12. The method of claim 11 wherein the anchor comprises a wire, the placing step comprising placing the wire in contact with the lumen wall.

13. The method of claim 12 wherein the anchor further comprises a wire fastener, the distributing step comprising distributing the anchoring force more along an anchoring axis that does not pass through the wire fastener than along an anchoring axis that passes through the wire fastener.

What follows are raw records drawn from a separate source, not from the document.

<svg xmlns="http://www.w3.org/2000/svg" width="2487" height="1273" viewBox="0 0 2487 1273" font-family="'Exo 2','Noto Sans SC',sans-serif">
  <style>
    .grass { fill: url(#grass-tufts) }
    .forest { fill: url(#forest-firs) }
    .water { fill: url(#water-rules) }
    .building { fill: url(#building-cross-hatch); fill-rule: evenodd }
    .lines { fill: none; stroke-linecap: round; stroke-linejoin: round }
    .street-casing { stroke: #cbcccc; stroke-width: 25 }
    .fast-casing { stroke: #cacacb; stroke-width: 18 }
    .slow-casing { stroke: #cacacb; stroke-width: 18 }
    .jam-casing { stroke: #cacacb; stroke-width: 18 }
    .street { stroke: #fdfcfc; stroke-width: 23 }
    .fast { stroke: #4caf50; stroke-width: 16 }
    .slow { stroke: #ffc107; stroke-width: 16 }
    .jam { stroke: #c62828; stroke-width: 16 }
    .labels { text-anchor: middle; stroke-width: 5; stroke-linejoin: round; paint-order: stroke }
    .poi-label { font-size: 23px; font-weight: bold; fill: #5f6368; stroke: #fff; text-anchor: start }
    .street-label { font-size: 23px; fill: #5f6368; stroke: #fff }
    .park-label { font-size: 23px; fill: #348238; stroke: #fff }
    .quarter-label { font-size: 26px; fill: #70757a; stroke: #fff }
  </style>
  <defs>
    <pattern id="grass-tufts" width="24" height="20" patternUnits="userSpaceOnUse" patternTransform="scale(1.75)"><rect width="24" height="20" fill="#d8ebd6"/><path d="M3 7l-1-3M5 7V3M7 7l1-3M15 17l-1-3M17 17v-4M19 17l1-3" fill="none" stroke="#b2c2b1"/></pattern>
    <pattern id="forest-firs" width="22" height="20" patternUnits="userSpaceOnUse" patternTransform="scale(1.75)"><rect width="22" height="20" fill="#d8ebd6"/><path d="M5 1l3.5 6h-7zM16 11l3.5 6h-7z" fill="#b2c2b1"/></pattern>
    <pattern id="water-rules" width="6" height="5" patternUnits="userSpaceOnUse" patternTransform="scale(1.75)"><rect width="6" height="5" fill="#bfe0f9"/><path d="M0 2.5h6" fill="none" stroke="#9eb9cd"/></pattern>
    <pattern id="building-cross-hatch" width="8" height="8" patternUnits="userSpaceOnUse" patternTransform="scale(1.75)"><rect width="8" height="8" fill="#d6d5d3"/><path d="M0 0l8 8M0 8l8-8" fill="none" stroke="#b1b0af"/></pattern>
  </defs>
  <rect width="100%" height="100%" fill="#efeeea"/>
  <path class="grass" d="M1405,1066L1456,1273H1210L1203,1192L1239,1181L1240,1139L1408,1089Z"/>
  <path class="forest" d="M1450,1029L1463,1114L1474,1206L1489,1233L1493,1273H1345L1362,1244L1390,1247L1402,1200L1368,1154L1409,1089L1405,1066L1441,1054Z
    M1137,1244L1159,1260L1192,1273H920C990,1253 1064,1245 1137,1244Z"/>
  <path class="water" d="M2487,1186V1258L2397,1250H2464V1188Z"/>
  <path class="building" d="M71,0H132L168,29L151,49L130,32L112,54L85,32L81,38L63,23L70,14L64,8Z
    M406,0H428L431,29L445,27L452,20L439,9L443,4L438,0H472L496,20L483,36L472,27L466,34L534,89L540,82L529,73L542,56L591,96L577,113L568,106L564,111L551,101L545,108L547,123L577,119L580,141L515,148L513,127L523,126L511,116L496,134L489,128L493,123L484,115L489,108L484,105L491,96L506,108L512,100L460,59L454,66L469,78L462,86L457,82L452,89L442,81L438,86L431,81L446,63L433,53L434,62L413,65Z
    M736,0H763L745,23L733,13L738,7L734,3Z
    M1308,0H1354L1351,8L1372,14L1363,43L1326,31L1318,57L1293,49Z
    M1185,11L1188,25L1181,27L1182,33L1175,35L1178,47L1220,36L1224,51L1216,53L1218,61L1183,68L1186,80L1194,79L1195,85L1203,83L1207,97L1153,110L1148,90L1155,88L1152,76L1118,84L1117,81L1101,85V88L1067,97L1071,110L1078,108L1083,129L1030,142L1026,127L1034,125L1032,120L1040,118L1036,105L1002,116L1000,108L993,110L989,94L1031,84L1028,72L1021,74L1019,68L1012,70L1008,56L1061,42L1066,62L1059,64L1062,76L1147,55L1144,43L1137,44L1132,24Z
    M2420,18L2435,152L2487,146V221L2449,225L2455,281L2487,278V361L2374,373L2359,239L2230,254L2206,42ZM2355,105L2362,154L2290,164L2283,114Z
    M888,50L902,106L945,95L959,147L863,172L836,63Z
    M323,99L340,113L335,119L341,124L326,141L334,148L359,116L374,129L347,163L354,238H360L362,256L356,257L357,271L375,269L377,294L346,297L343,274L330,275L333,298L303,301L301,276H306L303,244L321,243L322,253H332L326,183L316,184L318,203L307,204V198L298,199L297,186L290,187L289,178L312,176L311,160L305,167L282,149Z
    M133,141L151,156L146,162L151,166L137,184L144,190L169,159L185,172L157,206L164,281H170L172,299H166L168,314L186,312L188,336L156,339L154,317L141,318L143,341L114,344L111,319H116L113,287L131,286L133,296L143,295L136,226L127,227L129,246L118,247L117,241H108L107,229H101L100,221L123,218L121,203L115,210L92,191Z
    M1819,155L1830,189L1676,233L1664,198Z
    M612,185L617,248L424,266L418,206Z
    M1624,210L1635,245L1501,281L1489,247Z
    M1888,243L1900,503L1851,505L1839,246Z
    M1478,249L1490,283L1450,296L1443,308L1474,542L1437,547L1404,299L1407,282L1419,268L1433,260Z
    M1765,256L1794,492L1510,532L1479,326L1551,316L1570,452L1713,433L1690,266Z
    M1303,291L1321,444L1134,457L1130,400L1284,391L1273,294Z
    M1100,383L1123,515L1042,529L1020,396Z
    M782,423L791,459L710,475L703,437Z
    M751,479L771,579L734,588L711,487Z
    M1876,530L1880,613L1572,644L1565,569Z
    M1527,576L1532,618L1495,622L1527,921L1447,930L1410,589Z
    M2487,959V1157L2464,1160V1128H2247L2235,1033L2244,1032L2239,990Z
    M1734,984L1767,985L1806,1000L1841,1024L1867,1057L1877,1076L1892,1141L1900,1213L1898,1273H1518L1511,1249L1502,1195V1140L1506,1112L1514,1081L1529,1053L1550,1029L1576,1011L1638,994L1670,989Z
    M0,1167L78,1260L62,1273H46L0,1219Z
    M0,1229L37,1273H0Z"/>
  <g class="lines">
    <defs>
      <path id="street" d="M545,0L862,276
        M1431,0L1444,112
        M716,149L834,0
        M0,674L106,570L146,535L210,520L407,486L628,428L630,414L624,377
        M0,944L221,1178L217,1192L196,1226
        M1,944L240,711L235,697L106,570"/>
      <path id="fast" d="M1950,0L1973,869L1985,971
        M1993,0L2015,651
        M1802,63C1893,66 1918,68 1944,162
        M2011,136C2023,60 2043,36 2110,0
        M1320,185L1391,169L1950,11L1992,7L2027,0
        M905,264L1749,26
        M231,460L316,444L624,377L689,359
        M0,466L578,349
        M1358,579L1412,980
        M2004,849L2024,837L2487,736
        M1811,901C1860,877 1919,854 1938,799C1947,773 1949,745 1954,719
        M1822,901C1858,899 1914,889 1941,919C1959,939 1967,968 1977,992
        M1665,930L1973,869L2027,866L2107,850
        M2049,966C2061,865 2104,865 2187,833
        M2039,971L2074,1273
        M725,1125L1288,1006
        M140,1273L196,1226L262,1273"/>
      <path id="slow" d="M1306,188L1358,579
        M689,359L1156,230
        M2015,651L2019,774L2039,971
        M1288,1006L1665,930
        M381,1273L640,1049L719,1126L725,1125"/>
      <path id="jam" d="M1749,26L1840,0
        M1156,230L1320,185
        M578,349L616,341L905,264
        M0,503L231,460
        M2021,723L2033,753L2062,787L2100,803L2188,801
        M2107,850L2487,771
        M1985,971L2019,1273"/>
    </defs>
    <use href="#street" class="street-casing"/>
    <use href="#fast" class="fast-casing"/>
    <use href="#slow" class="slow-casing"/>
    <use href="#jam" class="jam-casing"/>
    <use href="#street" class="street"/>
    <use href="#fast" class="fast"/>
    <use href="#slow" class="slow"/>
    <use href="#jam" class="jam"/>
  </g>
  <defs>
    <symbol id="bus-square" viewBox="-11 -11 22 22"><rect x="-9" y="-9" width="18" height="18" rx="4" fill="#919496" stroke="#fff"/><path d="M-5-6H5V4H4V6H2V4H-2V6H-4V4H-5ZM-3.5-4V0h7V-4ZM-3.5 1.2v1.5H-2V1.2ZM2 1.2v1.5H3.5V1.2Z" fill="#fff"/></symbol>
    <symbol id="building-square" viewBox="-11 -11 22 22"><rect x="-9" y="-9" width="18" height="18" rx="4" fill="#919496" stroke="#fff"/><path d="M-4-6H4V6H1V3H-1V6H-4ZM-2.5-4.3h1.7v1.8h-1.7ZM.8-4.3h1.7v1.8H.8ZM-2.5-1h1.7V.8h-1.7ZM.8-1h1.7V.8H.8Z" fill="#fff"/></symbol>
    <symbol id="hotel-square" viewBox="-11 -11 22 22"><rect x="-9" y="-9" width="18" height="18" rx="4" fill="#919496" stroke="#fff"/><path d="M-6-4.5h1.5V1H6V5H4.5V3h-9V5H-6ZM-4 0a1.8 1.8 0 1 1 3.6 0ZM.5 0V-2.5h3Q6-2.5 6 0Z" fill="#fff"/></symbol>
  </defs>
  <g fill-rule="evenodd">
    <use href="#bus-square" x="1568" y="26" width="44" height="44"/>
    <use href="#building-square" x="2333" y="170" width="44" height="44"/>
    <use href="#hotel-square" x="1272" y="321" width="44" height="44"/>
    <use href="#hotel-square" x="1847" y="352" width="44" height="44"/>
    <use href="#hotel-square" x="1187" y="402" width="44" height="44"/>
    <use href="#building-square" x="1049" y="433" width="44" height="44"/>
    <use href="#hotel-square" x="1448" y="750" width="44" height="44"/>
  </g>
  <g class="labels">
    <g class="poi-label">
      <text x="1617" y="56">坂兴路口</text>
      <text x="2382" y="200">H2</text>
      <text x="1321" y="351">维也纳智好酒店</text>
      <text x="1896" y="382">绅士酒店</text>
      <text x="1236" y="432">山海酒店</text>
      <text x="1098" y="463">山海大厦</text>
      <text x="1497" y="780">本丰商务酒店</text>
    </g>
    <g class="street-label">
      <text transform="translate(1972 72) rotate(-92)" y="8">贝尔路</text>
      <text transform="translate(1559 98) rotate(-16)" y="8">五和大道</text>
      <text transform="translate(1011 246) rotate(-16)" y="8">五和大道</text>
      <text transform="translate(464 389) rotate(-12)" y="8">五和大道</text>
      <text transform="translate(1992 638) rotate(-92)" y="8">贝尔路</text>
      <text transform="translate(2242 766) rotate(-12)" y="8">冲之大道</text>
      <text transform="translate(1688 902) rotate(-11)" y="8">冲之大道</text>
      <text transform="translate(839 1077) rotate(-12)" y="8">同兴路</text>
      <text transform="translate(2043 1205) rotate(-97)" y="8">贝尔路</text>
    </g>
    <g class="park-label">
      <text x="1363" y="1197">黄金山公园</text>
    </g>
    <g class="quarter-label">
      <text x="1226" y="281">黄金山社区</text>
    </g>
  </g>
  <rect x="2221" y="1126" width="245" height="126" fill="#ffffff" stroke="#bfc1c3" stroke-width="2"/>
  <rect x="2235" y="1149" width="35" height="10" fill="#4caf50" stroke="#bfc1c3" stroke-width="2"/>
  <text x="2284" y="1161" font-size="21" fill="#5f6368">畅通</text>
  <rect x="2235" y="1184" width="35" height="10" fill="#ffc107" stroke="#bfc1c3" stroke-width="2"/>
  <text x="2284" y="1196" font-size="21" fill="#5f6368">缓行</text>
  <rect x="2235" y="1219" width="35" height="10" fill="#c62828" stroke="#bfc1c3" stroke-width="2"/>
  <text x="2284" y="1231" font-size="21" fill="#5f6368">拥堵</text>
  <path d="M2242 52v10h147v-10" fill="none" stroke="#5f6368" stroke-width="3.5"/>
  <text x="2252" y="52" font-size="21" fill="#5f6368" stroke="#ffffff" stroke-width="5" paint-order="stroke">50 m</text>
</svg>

14. The method of claim 12 wherein the anchor further comprises a wire fastener, the distributing step comprising distributing the anchoring force more along a first anchoring axis that does not pass through the wire fastener than along a second anchoring axis substantially perpendicular to the first anchoring axis that passes through the wire fastener.

15. The method of claim 11 wherein the placing step comprises exerting the anchoring force on the lumen wall substantially around an inner circumference of a section of the lumen.

16. The method of claim 15 wherein the anchor comprises a wire and a wire fastener, the placing step comprising placing the wire and the wire fastener in contact with the lumen wall.

17. The method of claim 11 wherein the second anchoring axis is substantially perpendicular to the first anchoring axis.

18. The method of claim 11 the step of distributing the anchoring force comprises using at least one force distributor associated with the anchor to distribute the anchoring force.

19. The method of claim 18 wherein the force distributor is integral with the anchor.

20. The method of claim 11 wherein the anchor is a first anchor, the method further comprising placing a second anchor in contact with a wall of the lumen.